ON A UNILATERAL INCURSION…

Publication: North Caucasus Weekly Volume: 3 Issue: 27

Writing in the September 19 issue of the Moscow Times, leading Russian military journalist Pavel Felgenhauer sought to imagine what might occur if Russia attempted a unilateral incursion into the Pankisi Gorge: “The Kremlin,” he wrote, “would have gone into Georgia to destroy the rebels (and Shevardnadze) if it could. But it can’t because Moscow does not have the sufficient military capability. Russia has nuclear weapons, jet bombers and more than 2 million servicemen in different armies, but it has almost no decent ground troops. The best of the bunch–more than 80,000–are tied down in Chechnya. Actually going over the Georgian border from Chechnya in ‘hot pursuit’ is virtually impossible even in summertime. There are no roads…. With the onset of winter, snow will cut Georgia off completely until next May…. Georgia has a dilapidated armed force of some 17,000 men, but without its consent Russian armor will never get into Pankisi and there will be no reliable supply line.
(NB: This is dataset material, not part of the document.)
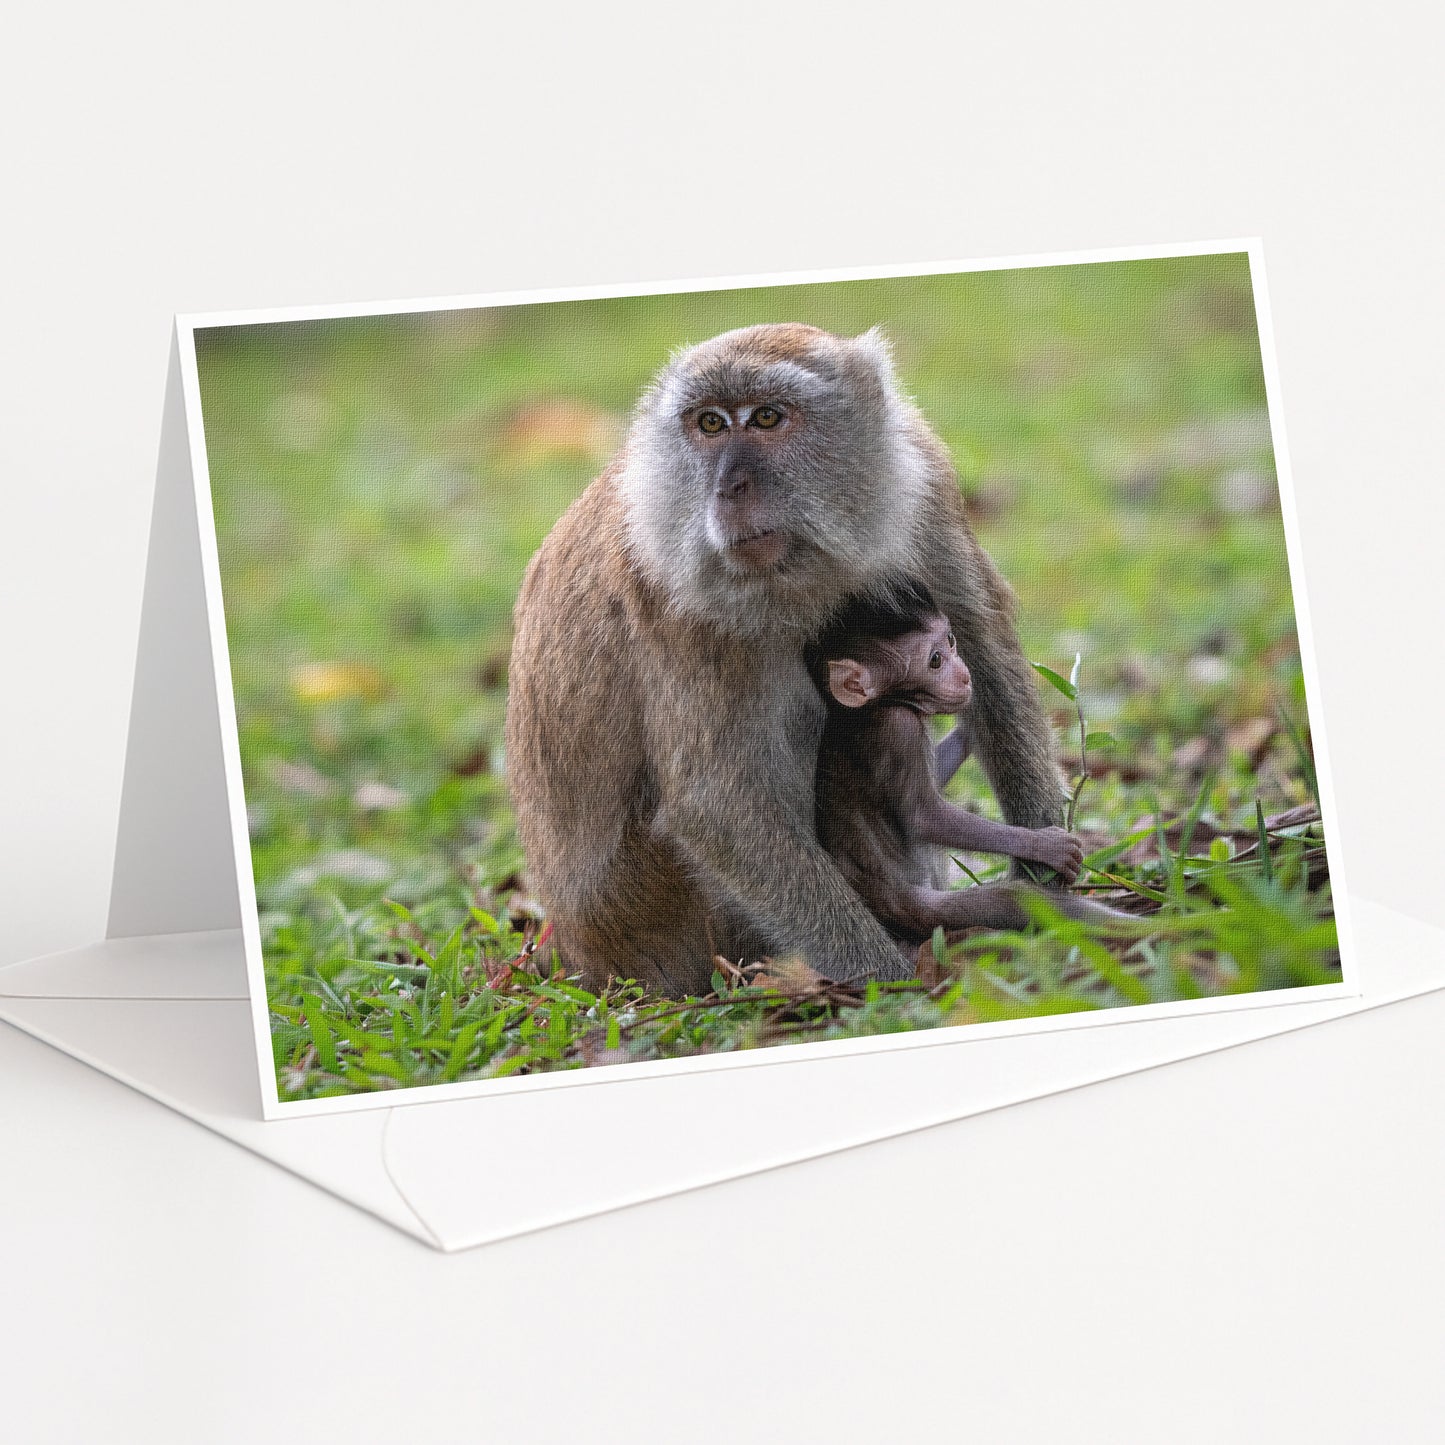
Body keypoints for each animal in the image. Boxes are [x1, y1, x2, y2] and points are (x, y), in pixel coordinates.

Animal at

The Russian army may land 100 or so men by helicopter in the Pankisi Gorge, but the Chechens could repel them successfully with Georgian help…. All Russia can really do is bomb Georgian territory from a high altitude. But Russia has been bombing Georgia intermittently since 1992. More bombs will only make things worse.” “Putin,” Felgenhauer concluded, “seems to have issued a strongly worded Soviet-style threat against a neighboring nation with no Soviet-style force to back it up.”